Прежде Скорятин любил приёмы. Однажды Исидор, всегда ходивший в посольства со своей Элиной Карловной, был срочно призван на Старую площадь и второпях сунул Гене приглашение на две персоны в Спас-хаус – резиденцию американского посла. Что тут началось! Жена вытряхнула из шкафа все платья, нервно их мерила, всхлипывая: «Боже, мне нечего надеть, я голая, как лимитчица!» Спецкор и сам битый час простоял у зеркала, выбирая галстук и свирепея из-за того, что на каждой брючине у него оказалось по две стрелки. Увы, домоводством Ласская не увлекалась, выросла с прислугой Тусей, которая ещё в Днепропетровске была няней при Кире Семёновне. Туся умерла за год до появления Гены в Сивцевом Вражке и, угасая, плакала, что не доживёт до «Мариночкиной свадебки». Тёща каждый год проведывала её могилку в Котляках. Надо сознаться, сам Скорятин, несмотря на рабоче-крестьянское происхождение, тоже лишний раз за молоток не брался. «Бахарь – не пахарь!» – вздыхала бабушка Марфуша. Как ни странно, умельцем на все руки был ябедник О. Шмерц. Просвещая любимого племянника относительно невыразимой древности и несравненной мудрости еврейского народа, он мог заодно полочку привинтить и отвалившуюся плитку в ванной приладить.
К жёлто-белому особняку на тесной московской площади, спрятанной за стеклянной ширмой Нового Арбата, выстроилась длинная очередь. Однако этот хвост ничем не напоминал злобные совковые стойбища возле тогдашних магазинов, где для плана выбросили в продажу дефицит. Это была вереница друзей-приятелей, праздничное шествие избранных, которое вдруг остановилось, упёршись в ажурные кованые ворота, где рослые морпехи внимательно проверяли приглашения и вежливым кивком разрешали войти. Нарядные стояльцы были знакомы между собой, радовались встрече, делились новостями. Наши люди обнимались, хлопали друг друга по плечам. Иностранцы вежливо соприкасались щеками, предъявляя белые рекламные улыбки. В очереди там-сям мелькал парчовый пиджак громкого поэта, вроде бы снова надерзившего в верхах. Лысый актёр, женатый на дочке члена Политбюро, жутким шёпотом по секрету докладывал интересующимся о полном маразме последних геронтократов, которых Горбачёв постепенно выдавливал из Кремля. Озабоченные хельсинкские тётки во главе с совестью русской интеллигенции Антоном Королёвым прямо тут, на ходу, правили, собачась, открытое письмо мировой общественности, чтобы вручить петицию американскому послу.
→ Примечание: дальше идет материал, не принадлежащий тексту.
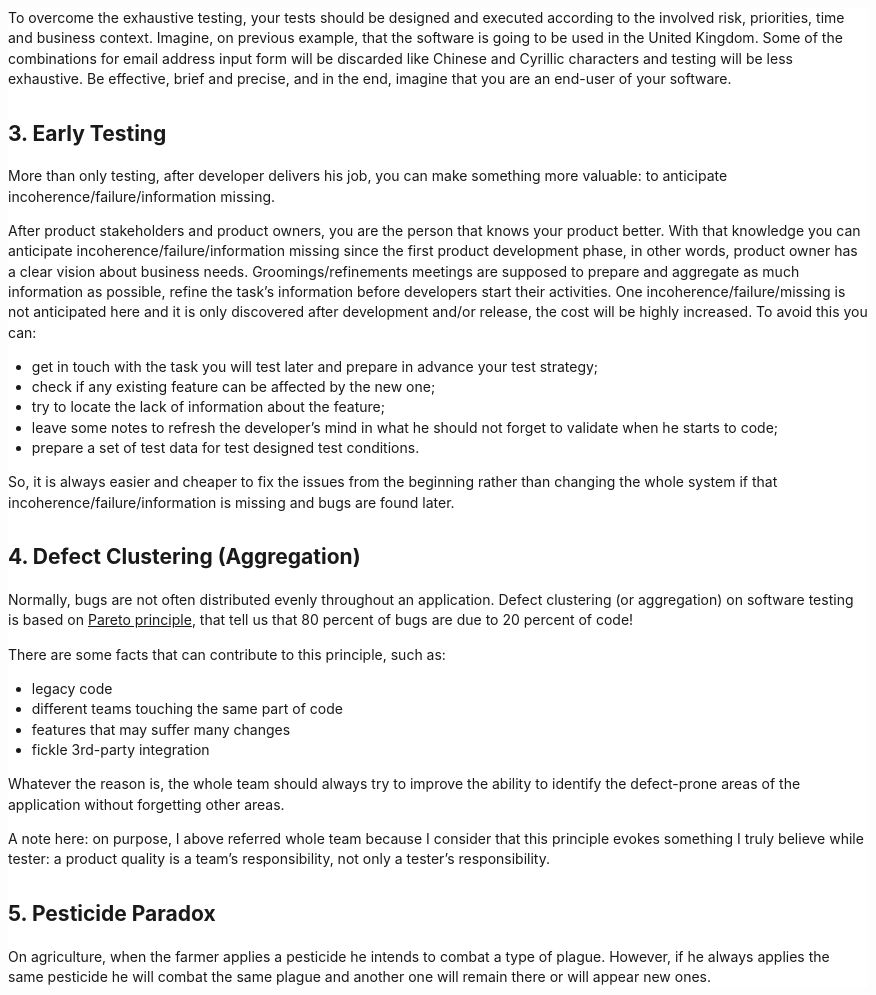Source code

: To overcome the exhaustive testing, your tests should be designed and executed according to the involved risk, priorities, time and business context. Imagine, on previous example, that the software is going to be used in the United Kingdom. Some of the combinations for email address input form will be discarded like Chinese and Cyrillic characters and testing will be less exhaustive. Be effective, brief and precise, and in the end, imagine that you are an end-user of your software.

## 3. Early Testing

More than only testing, after developer delivers his job, you can make something more valuable: to anticipate incoherence/failure/information missing.

After product stakeholders and product owners, you are the person that knows your product better. With that knowledge you can anticipate incoherence/failure/information missing since the first product development phase, in other words, product owner has a clear vision about business needs. Groomings/refinements meetings are supposed to prepare and aggregate as much information as possible, refine the task’s information before developers start their activities. One incoherence/failure/missing is not anticipated here and it is only discovered after development and/or release, the cost will be highly increased. To avoid this you can:

- get in touch with the task you will test later and prepare in advance your test strategy;
- check if any existing feature can be affected by the new one;
- try to locate the lack of information about the feature;
- leave some notes to refresh the developer’s mind in what he should not forget to validate when he starts to code;
- prepare a set of test data for test designed test conditions.

So, it is always easier and cheaper to fix the issues from the beginning rather than changing the whole system if that incoherence/failure/information is missing and bugs are found later.

## 4. Defect Clustering (Aggregation)

Normally, bugs are not often distributed evenly throughout an application. Defect clustering (or aggregation) on software testing is based on [Pareto principle](https://www.investopedia.com/terms/p/paretoprinciple.asp), that tell us that 80 percent of bugs are due to 20 percent of code!

There are some facts that can contribute to this principle, such as:

- legacy code
- different teams touching the same part of code
- features that may suffer many changes
- fickle 3rd-party integration

Whatever the reason is, the whole team should always try to improve the ability to identify the defect-prone areas of the application without forgetting other areas.

A note here: on purpose, I above referred whole team because I consider that this principle evokes something I truly believe while tester: a product quality is a team’s responsibility, not only a tester’s responsibility.

## 5. Pesticide Paradox

On agriculture, when the farmer applies a pesticide he intends to combat a type of plague. However, if he always applies the same pesticide he will combat the same plague and another one will remain there or will appear new ones.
Угрюмый авангардист, недавно прославившийся тем, что вписал в «Чёрный квадрат» кроваво-красные серп и молот, объяснял, что в шедевре Малевича главное – не прорыв в навий мрак антимира, а криптограмма извилистых кракелюров, трещинок, покрывших сеткой великое полотно. В этих на первый взгляд случайных сплетениях зашифрована судьба человечества, в том числе и посмертная.
– Можно записать? – с трепетным акцентом спросил кто-то из иностранных журналистов.
– Валяйте! – разрешил живописец.
Наконец достигли заветных дверей, и Гена опасливо протянул тиснёное приглашение, из которого с каллиграфической однозначностью следовало, что на приём «просили пожаловать г-на Исидора Шабельского с супругой». Скорятину казалось, подлог непременно обнаружат и его с женой позорно выведут из высокой очереди, а все будут смеяться над самозванцами. Но морпех приветливо кивнул: «Welcome!» И они вошли под заветные своды, где удивительно сочетался вылизанный русский классицизм с дарами заокеанской цивилизации. Рядом случился опальный писатель Редников, в ту пору завсегдатай приёмов. Лет десять-пятнадцать назад он сочинил роман «Центровые» о проститутках, работавших на КГБ. Книгу перевели на восемь языков, изучали в Оксфорде, но в СССР она была под запретом.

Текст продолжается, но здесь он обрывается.